▶ **Records supplied**
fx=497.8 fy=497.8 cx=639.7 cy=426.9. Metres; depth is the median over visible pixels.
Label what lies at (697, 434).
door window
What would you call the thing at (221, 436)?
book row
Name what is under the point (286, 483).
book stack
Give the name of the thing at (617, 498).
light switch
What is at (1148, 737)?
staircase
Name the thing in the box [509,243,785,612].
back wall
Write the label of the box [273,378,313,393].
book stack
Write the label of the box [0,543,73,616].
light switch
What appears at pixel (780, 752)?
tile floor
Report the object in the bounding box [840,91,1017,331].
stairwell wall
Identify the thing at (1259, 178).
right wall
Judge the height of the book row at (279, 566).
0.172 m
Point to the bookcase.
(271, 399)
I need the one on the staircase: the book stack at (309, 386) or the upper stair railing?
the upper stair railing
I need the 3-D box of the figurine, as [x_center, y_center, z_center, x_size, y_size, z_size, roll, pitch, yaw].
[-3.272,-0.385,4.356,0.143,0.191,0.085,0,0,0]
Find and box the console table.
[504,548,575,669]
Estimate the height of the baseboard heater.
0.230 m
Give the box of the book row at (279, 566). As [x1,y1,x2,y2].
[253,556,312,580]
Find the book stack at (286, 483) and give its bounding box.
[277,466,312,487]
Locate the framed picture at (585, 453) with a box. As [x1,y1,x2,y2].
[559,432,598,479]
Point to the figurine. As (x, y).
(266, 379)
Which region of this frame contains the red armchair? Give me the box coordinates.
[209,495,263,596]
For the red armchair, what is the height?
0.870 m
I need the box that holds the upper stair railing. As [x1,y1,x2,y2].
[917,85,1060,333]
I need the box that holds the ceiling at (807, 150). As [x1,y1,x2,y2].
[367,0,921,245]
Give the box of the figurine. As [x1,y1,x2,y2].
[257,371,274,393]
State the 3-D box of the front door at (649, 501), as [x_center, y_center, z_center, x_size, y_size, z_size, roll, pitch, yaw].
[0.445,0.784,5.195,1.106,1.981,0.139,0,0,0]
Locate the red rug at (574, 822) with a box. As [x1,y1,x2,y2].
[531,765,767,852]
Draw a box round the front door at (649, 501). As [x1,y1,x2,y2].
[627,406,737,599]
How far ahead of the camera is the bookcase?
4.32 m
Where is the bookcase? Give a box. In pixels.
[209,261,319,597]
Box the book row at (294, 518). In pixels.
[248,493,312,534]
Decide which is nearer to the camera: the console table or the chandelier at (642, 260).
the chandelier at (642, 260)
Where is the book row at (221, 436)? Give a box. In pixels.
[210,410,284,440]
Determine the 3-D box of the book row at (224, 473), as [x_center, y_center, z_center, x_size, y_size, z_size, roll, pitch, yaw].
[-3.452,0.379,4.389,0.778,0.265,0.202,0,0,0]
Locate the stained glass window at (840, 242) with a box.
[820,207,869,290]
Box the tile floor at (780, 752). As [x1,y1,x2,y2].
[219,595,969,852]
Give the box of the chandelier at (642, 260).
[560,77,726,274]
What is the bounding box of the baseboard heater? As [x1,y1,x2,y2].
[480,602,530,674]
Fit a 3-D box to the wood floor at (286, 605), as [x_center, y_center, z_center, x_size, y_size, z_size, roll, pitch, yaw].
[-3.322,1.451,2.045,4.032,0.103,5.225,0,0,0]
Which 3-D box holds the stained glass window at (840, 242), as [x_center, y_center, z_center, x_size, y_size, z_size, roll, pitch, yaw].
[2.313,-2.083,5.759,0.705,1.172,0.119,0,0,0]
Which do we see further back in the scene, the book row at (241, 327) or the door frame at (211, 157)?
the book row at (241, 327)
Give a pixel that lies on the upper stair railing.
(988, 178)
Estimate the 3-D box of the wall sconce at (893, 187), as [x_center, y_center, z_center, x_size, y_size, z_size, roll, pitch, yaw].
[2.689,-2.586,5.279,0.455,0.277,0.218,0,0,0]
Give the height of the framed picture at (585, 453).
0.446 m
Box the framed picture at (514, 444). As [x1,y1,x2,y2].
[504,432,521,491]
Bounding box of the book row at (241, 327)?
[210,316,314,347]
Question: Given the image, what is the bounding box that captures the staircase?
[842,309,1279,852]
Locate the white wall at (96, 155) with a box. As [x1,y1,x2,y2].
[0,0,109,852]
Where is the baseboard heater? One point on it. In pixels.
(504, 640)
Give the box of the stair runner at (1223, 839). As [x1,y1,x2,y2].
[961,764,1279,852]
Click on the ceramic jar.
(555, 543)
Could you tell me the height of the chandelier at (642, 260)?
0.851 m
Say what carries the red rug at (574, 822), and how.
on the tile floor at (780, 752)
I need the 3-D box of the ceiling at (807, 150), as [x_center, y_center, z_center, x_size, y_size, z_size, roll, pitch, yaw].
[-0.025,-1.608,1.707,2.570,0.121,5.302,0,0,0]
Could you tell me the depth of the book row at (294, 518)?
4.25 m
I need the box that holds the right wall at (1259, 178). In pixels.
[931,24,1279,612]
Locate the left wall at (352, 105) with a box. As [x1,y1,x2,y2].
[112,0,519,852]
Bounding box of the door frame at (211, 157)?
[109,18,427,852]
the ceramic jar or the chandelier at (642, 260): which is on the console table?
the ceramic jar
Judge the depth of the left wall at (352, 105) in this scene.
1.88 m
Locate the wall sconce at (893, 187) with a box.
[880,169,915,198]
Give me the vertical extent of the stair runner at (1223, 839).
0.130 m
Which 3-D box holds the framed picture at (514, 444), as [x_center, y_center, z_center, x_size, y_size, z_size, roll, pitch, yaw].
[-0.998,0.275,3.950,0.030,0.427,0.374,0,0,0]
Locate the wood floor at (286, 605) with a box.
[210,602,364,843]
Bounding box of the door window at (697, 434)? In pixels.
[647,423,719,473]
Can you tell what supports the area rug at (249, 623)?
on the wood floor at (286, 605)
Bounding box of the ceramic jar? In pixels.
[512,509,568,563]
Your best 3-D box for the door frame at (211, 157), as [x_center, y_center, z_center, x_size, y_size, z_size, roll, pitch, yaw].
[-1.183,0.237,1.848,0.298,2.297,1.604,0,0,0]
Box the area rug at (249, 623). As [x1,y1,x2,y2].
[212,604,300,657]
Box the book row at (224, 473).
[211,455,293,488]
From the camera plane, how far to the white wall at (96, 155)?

▶ **Task prompt**
Write out all the material exactly, keeping each word.

▶ **Response to the task**
fx=497.8 fy=497.8 cx=639.7 cy=426.9. Metres; depth is the median over visible pixels.
Label what lies at (697, 434).
door window
What would you call the thing at (221, 436)?
book row
Name what is under the point (286, 483).
book stack
Give the name of the thing at (617, 498).
light switch
What is at (1148, 737)?
staircase
Name the thing in the box [509,243,785,612].
back wall
Write the label of the box [273,378,313,393].
book stack
Write the label of the box [0,543,73,616].
light switch
What appears at pixel (780, 752)?
tile floor
Report the object in the bounding box [840,91,1017,331].
stairwell wall
Identify the thing at (1259, 178).
right wall
Judge the height of the book row at (279, 566).
0.172 m
Point to the bookcase.
(271, 399)
I need the one on the staircase: the book stack at (309, 386) or the upper stair railing?
the upper stair railing
I need the 3-D box of the figurine, as [x_center, y_center, z_center, x_size, y_size, z_size, roll, pitch, yaw].
[-3.272,-0.385,4.356,0.143,0.191,0.085,0,0,0]
Find and box the console table.
[504,548,575,669]
Estimate the height of the baseboard heater.
0.230 m
Give the box of the book row at (279, 566). As [x1,y1,x2,y2].
[253,556,312,580]
Find the book stack at (286, 483) and give its bounding box.
[277,466,312,487]
Locate the framed picture at (585, 453) with a box. As [x1,y1,x2,y2].
[559,432,598,479]
Point to the figurine. As (x, y).
(266, 379)
Which region of this frame contains the red armchair? Give me the box coordinates.
[209,495,263,596]
For the red armchair, what is the height?
0.870 m
I need the box that holds the upper stair railing. As [x1,y1,x2,y2].
[917,85,1060,333]
I need the box that holds the ceiling at (807, 150). As [x1,y1,x2,y2].
[367,0,921,245]
Give the box of the figurine. As [x1,y1,x2,y2].
[257,371,274,393]
State the 3-D box of the front door at (649, 501), as [x_center, y_center, z_center, x_size, y_size, z_size, roll, pitch, yaw].
[0.445,0.784,5.195,1.106,1.981,0.139,0,0,0]
Locate the red rug at (574, 822) with a box. As [x1,y1,x2,y2].
[531,765,767,852]
Draw a box round the front door at (649, 501). As [x1,y1,x2,y2].
[627,406,737,599]
How far ahead of the camera is the bookcase?
4.32 m
Where is the bookcase? Give a box. In pixels.
[209,261,319,597]
Box the book row at (294, 518). In pixels.
[248,493,312,534]
Decide which is nearer to the camera: the console table or the chandelier at (642, 260).
the chandelier at (642, 260)
Where is the book row at (221, 436)? Give a box. In pixels.
[210,410,284,440]
Determine the 3-D box of the book row at (224, 473), as [x_center, y_center, z_center, x_size, y_size, z_size, roll, pitch, yaw].
[-3.452,0.379,4.389,0.778,0.265,0.202,0,0,0]
Locate the stained glass window at (840, 242) with a box.
[820,207,869,290]
Box the tile floor at (780, 752). As [x1,y1,x2,y2].
[219,595,969,852]
Give the box of the chandelier at (642, 260).
[560,77,726,274]
What is the bounding box of the baseboard heater? As [x1,y1,x2,y2].
[480,602,530,674]
Fit a 3-D box to the wood floor at (286, 605), as [x_center, y_center, z_center, x_size, y_size, z_size, roll, pitch, yaw].
[-3.322,1.451,2.045,4.032,0.103,5.225,0,0,0]
Which 3-D box holds the stained glass window at (840, 242), as [x_center, y_center, z_center, x_size, y_size, z_size, roll, pitch, yaw].
[2.313,-2.083,5.759,0.705,1.172,0.119,0,0,0]
Which do we see further back in the scene, the book row at (241, 327) or the door frame at (211, 157)?
the book row at (241, 327)
Give a pixel that lies on the upper stair railing.
(988, 178)
Estimate the 3-D box of the wall sconce at (893, 187), as [x_center, y_center, z_center, x_size, y_size, z_size, roll, pitch, yaw].
[2.689,-2.586,5.279,0.455,0.277,0.218,0,0,0]
Give the height of the framed picture at (585, 453).
0.446 m
Box the framed picture at (514, 444). As [x1,y1,x2,y2].
[504,432,521,491]
Bounding box of the book row at (241, 327)?
[210,316,314,347]
Question: Given the image, what is the bounding box that captures the staircase?
[842,309,1279,852]
Locate the white wall at (96, 155) with a box. As [x1,y1,x2,y2].
[0,0,109,852]
Where is the baseboard heater? One point on it. In pixels.
(504, 640)
Give the box of the stair runner at (1223, 839). As [x1,y1,x2,y2].
[961,764,1279,852]
Click on the ceramic jar.
(555, 543)
Could you tell me the height of the chandelier at (642, 260)?
0.851 m
Say what carries the red rug at (574, 822), and how.
on the tile floor at (780, 752)
I need the 3-D box of the ceiling at (807, 150), as [x_center, y_center, z_center, x_size, y_size, z_size, roll, pitch, yaw].
[-0.025,-1.608,1.707,2.570,0.121,5.302,0,0,0]
Could you tell me the depth of the book row at (294, 518)?
4.25 m
I need the box that holds the right wall at (1259, 178). In pixels.
[931,24,1279,612]
Locate the left wall at (352, 105) with a box. As [x1,y1,x2,y2].
[112,0,519,852]
Bounding box of the door frame at (211, 157)?
[109,18,427,852]
the ceramic jar or the chandelier at (642, 260): which is on the console table?
the ceramic jar
Judge the depth of the left wall at (352, 105) in this scene.
1.88 m
Locate the wall sconce at (893, 187) with a box.
[880,169,915,198]
Give me the vertical extent of the stair runner at (1223, 839).
0.130 m
Which 3-D box holds the framed picture at (514, 444), as [x_center, y_center, z_center, x_size, y_size, z_size, roll, pitch, yaw].
[-0.998,0.275,3.950,0.030,0.427,0.374,0,0,0]
Locate the wood floor at (286, 605) with a box.
[210,602,364,843]
Bounding box of the door window at (697, 434)? In pixels.
[647,423,719,473]
Can you tell what supports the area rug at (249, 623)?
on the wood floor at (286, 605)
Bounding box of the ceramic jar? In pixels.
[512,509,568,563]
Your best 3-D box for the door frame at (211, 157), as [x_center, y_center, z_center, x_size, y_size, z_size, roll, pitch, yaw].
[-1.183,0.237,1.848,0.298,2.297,1.604,0,0,0]
Box the area rug at (249, 623). As [x1,y1,x2,y2].
[212,604,300,657]
Box the book row at (224, 473).
[211,455,293,488]
From the camera plane, how far to the white wall at (96, 155)?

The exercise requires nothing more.